Your dog has to be chipped now – it is the law after all. If they’re not chipped, pop down the vets and get it done. It protects your dog and will stop you from being a felon!

6 easy steps to help ease your pet's firework fears this autumn

On the day, but before it gets dark

Take the evening walk far earlier, while it is still light. And remember that the clocks will just have changed, so your gut sense of time may be off.

Even while walking in the light, if you’re in any location where it is possible those with impulse control issues may set off fireworks before nightfall, then keep your dog on its lead. This is restrictive, but far easier than scouring hedgerows yelling “Fenton” as dusk falls.

Check their name tag on their collar is in place, legible and the information up to date.

As it gets dark

Sounds obvious but keep your dog indoors from this point. If possible, try and avoid too many trips to the garden.
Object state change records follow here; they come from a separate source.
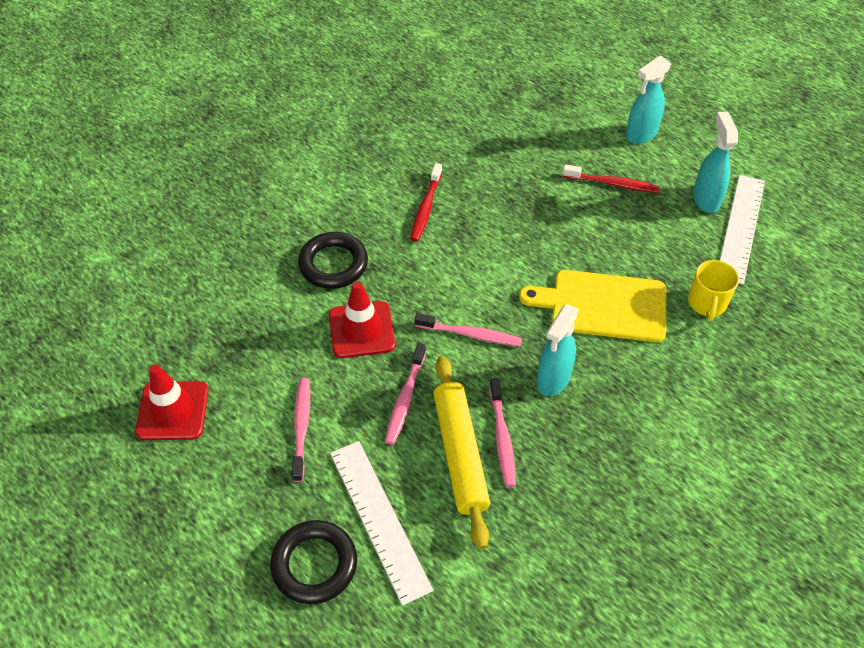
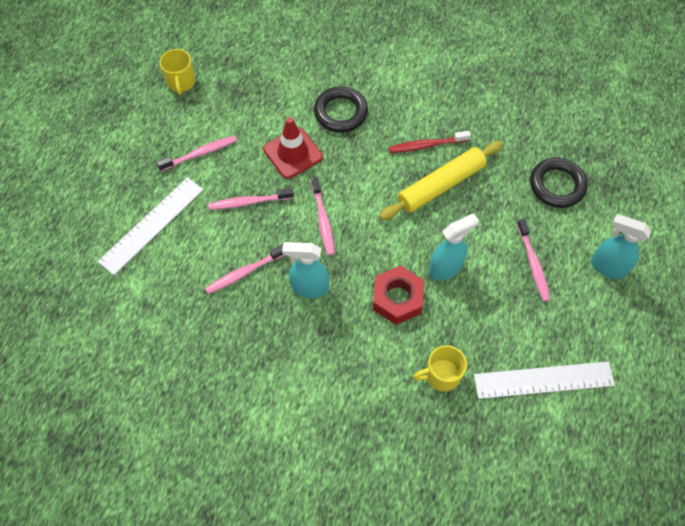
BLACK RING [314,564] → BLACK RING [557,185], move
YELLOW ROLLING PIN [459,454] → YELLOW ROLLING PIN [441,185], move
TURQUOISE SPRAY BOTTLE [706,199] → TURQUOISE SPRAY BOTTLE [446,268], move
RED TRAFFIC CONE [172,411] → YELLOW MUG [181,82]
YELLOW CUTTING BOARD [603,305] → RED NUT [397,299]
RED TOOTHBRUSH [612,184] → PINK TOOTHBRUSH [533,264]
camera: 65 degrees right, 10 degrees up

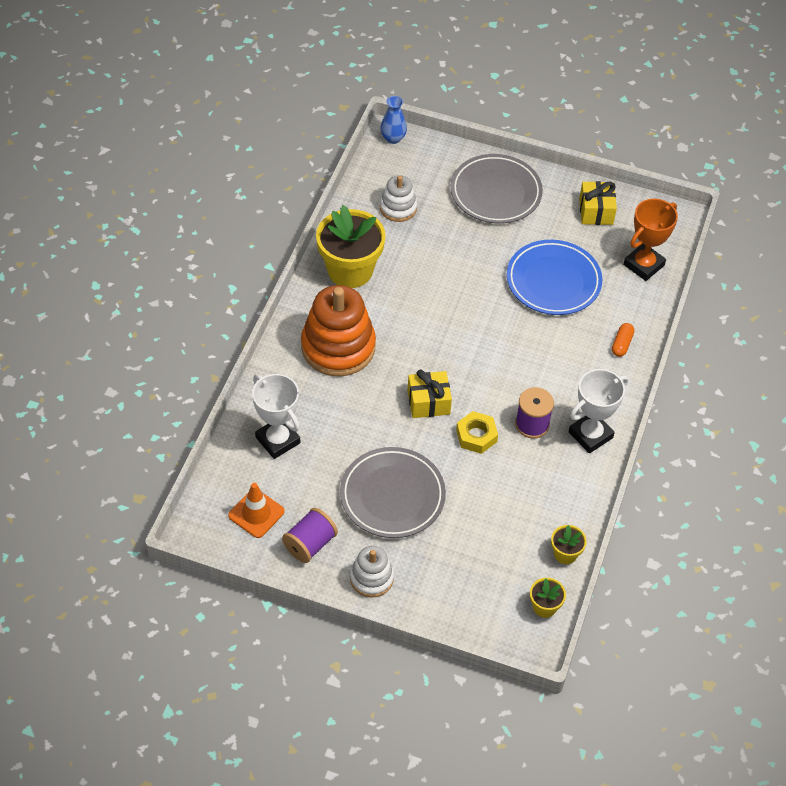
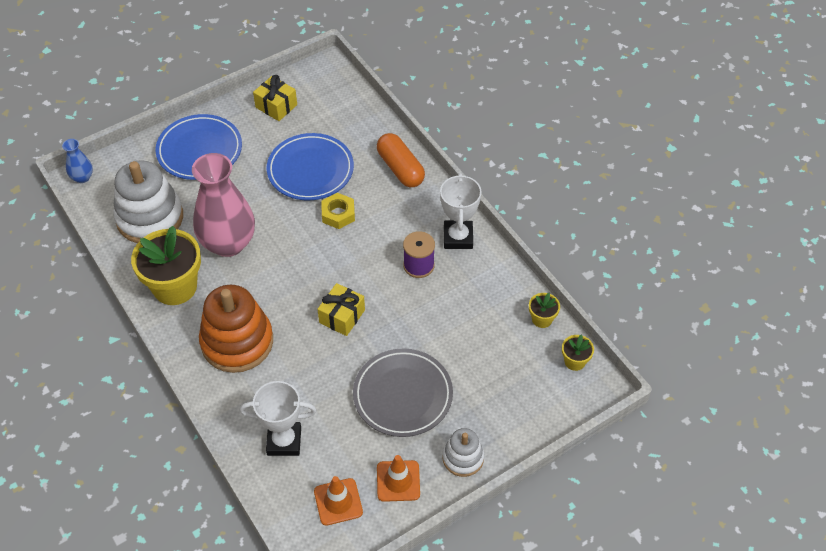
ORANGE TROPHY [643,265] → -
- → PINK VASE [228,243]
YELLOW NUT [476,436] → YELLOW NUT [338,214], move
PURPLE SPOOL [310,544] → ORANGE TRAFFIC CONE [398,481]
GREY PLATE [495,193] → BLUE PLATE [199,150]
WHITE STACKING TOY [398,208] → WHITE STACKING TOY [150,218], x1.86
ORANGE CAPSULE [621,344] → ORANGE CAPSULE [400,168], x1.93
camera: 50 degrees left, 0 degrees up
Switch on the TV, radio or put a play list on your smart speaker. This background noise may help to muffle the sound of fireworks, but don’t go crazy on the volume, especially if you’re normally a quiet house.

Close the curtains to mask flashes and sparkles.

Build your dog a ‘den’ or hidey-hole. You know where they are likely to head when they get spooked, so make sure that this space is accessible and maybe throw an old item of clothing in there for them – to reassure them you’re close.

They’ll drink more when stressed, so top up their water bowl fully at bedtime.

Stress and behaviour

Dogs display anxiety at the top end by panting, shaking, yawning and drooling. At the back end you’ll notice their tail between their legs.

If they want to pace, let them. The same for whining. It will be annoying, but let them do what they need and don’t chase them around fussing.

Try to keep a calm face on. If your dog is worried the last thing they need to see is a worried owner. This can easily become a negative feedback loop, where you make each other increasingly edgy.

Give lots of praise for calm behaviour. But avoid further negative re-enforcement and by fussing them while they are hiding – as this can manifest itself as a reward for being scared. If they are in their den or behind the sofa, just leave them be.

Adaptil dog calming pheromones can help cope with stressful times - like Bonfire Night

The UTTER just DON’Ts

If you have to nip out for milk or a pizza DO NOT take the dog. Never tie them up outside a shop or leave them alone in the car while fireworks are being let off.

NEVER take your dog to a fireworks display, even if they don’t whimper it doesn’t mean they like it.

Indoor fireworks ARE NOT dog-friendly. Dog will hate the smell and noise. And indoor fireworks are rubbish.

UNDER NO CIRCUMSTANCES shout at or chastise your pet for being scared. They will not ‘snap out of it’ and you’ll only be making things far, far scarier for them.

You should discuss any change to your pet’s care or lifestyle thoroughly with your vet before starting any program or treatment.

If in doubt contact your veterinary practice

And always keep your vet's phone number handy - just in case!